**TASK GOAL**.
Quote the rows word for word, starting at the very first one and stopping after the line that contains "Inhoud van het rapport", with that line included.

Extracted rows:
==========

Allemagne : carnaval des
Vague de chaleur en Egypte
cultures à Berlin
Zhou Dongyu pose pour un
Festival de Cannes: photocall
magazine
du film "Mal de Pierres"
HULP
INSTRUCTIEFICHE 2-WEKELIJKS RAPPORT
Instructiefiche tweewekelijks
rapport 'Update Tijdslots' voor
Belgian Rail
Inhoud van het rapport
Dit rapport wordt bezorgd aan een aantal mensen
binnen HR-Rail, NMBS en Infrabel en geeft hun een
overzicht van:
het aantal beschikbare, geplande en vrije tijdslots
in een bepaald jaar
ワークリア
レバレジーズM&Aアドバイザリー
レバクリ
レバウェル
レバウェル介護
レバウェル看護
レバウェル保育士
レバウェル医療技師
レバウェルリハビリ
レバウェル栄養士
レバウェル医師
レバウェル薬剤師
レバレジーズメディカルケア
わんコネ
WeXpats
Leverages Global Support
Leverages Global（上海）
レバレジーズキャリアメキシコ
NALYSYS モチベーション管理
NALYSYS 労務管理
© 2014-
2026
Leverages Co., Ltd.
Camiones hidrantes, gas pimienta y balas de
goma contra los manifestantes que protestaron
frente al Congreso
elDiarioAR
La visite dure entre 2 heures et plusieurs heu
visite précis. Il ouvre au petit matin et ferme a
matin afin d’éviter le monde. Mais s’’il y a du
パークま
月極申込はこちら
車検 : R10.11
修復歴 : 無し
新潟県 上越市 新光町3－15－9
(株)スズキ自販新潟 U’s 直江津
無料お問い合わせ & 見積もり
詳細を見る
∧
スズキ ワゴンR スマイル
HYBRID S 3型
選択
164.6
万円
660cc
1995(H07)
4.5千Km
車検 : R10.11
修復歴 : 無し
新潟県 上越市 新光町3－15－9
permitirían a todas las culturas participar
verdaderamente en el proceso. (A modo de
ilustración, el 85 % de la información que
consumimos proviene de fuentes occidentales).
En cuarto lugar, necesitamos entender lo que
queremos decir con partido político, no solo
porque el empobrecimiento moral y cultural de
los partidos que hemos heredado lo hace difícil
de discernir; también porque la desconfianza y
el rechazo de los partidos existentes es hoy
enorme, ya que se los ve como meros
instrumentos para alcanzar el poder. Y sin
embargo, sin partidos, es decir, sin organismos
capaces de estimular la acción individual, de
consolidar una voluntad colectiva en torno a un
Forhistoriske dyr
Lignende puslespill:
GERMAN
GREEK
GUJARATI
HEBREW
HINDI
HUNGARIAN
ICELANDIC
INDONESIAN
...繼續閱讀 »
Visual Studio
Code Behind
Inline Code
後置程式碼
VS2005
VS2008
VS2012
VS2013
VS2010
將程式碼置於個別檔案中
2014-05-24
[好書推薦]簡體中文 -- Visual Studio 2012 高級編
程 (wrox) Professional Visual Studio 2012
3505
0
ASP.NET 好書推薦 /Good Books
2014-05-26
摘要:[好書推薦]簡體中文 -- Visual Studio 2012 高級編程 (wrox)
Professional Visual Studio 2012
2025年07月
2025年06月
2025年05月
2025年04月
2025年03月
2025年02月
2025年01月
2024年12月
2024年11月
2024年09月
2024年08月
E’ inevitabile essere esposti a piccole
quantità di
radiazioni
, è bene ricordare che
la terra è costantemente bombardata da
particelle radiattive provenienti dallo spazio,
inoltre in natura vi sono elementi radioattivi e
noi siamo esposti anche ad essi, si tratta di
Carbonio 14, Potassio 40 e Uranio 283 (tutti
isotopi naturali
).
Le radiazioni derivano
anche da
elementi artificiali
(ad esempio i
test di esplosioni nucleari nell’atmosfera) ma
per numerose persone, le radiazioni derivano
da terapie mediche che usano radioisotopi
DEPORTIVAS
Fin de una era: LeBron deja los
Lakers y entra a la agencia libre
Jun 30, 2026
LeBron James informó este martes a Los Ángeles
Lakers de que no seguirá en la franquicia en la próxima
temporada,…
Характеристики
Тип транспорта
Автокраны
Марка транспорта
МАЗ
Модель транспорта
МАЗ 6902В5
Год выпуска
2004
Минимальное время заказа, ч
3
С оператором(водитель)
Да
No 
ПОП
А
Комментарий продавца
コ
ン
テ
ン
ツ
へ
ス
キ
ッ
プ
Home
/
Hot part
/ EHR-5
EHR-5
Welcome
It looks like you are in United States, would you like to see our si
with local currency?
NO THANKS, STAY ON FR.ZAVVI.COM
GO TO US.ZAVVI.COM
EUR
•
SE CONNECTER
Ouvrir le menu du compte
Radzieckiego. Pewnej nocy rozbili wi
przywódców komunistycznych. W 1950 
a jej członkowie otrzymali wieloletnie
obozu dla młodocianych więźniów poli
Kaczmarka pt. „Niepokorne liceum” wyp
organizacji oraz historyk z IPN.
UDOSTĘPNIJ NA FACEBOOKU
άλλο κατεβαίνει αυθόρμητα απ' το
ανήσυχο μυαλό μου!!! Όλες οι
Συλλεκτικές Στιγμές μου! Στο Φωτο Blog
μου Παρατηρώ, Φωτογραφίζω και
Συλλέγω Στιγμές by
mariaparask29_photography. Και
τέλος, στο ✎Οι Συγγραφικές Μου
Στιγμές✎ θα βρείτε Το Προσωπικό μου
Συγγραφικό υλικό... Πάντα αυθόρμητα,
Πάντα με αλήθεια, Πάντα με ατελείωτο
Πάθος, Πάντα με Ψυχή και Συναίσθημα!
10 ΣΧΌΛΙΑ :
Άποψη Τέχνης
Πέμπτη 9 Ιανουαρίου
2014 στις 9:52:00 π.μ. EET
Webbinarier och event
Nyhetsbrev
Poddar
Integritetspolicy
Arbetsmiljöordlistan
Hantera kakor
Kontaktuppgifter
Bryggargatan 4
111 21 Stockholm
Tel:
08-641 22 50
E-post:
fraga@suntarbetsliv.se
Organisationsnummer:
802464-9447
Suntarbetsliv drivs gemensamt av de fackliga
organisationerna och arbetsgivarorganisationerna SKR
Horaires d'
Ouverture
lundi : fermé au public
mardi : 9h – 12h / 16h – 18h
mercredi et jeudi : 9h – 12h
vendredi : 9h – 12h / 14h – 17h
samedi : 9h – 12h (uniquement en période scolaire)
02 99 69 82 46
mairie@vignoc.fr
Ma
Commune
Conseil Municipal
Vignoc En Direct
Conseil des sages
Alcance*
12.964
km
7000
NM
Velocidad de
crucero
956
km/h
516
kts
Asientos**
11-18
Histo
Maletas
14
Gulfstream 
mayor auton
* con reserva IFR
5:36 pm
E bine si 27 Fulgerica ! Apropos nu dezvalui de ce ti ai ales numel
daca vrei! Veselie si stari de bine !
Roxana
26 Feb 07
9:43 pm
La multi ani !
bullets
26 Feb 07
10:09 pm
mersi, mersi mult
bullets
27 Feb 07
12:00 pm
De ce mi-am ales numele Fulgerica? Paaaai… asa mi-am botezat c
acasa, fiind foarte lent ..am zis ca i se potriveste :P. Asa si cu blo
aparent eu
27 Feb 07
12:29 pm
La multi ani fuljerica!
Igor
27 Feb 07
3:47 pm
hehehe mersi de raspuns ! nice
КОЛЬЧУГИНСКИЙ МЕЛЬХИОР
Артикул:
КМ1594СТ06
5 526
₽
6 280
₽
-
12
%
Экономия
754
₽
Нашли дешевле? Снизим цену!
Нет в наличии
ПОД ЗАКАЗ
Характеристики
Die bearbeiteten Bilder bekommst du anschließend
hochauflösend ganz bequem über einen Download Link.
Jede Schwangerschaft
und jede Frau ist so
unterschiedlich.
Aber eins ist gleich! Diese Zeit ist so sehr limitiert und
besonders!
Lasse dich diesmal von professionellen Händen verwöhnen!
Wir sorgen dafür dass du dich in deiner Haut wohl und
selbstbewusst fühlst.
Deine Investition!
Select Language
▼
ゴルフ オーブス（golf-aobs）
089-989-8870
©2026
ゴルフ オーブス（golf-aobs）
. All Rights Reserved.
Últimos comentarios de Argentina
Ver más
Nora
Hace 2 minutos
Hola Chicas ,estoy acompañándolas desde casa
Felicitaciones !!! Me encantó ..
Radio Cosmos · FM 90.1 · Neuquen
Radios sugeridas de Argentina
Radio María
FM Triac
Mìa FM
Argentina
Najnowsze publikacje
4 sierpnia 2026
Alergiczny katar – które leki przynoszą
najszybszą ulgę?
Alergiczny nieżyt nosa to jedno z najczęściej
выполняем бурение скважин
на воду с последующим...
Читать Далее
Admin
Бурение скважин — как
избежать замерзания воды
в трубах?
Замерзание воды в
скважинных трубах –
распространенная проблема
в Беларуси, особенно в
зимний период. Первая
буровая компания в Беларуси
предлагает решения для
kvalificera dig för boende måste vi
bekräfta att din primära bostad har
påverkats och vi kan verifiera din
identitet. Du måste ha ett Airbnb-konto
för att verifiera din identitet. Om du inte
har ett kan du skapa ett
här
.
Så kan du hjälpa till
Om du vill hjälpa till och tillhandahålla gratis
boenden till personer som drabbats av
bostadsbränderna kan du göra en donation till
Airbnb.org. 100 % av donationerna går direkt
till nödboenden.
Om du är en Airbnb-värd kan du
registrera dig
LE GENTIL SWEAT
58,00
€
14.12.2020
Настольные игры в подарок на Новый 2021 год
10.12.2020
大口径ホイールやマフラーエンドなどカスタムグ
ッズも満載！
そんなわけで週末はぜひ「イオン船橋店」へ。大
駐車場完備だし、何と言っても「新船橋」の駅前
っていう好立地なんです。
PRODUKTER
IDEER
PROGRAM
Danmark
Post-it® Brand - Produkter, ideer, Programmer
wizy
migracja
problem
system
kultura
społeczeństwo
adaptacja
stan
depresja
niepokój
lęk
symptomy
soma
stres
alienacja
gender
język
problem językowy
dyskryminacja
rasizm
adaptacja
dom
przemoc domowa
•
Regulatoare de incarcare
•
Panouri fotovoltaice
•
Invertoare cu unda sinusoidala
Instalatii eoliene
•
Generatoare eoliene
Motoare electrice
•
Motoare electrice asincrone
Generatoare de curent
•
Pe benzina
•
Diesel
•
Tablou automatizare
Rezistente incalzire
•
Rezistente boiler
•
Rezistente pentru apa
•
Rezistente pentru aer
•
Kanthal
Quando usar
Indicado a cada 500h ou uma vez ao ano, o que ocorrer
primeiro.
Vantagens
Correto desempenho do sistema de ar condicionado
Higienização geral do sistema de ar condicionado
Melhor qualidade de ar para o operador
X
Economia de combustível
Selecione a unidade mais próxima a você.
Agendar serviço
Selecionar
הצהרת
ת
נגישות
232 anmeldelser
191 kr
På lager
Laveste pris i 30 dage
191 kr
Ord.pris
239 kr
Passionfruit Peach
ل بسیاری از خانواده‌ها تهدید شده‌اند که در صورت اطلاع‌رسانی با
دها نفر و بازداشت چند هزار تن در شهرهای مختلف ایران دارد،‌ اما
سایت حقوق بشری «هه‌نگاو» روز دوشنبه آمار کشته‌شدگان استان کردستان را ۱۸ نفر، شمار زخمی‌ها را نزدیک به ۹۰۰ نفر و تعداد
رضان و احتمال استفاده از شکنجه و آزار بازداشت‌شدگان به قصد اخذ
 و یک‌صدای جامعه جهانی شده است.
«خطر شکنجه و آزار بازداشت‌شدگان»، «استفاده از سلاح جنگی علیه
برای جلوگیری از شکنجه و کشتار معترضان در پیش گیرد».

==========

**REPLY**.
Allemagne : carnaval des
Vague de chaleur en Egypte
cultures à Berlin
Zhou Dongyu pose pour un
Festival de Cannes: photocall
magazine
du film "Mal de Pierres"
HULP
INSTRUCTIEFICHE 2-WEKELIJKS RAPPORT
Instructiefiche tweewekelijks
rapport 'Update Tijdslots' voor
Belgian Rail
Inhoud van het rapport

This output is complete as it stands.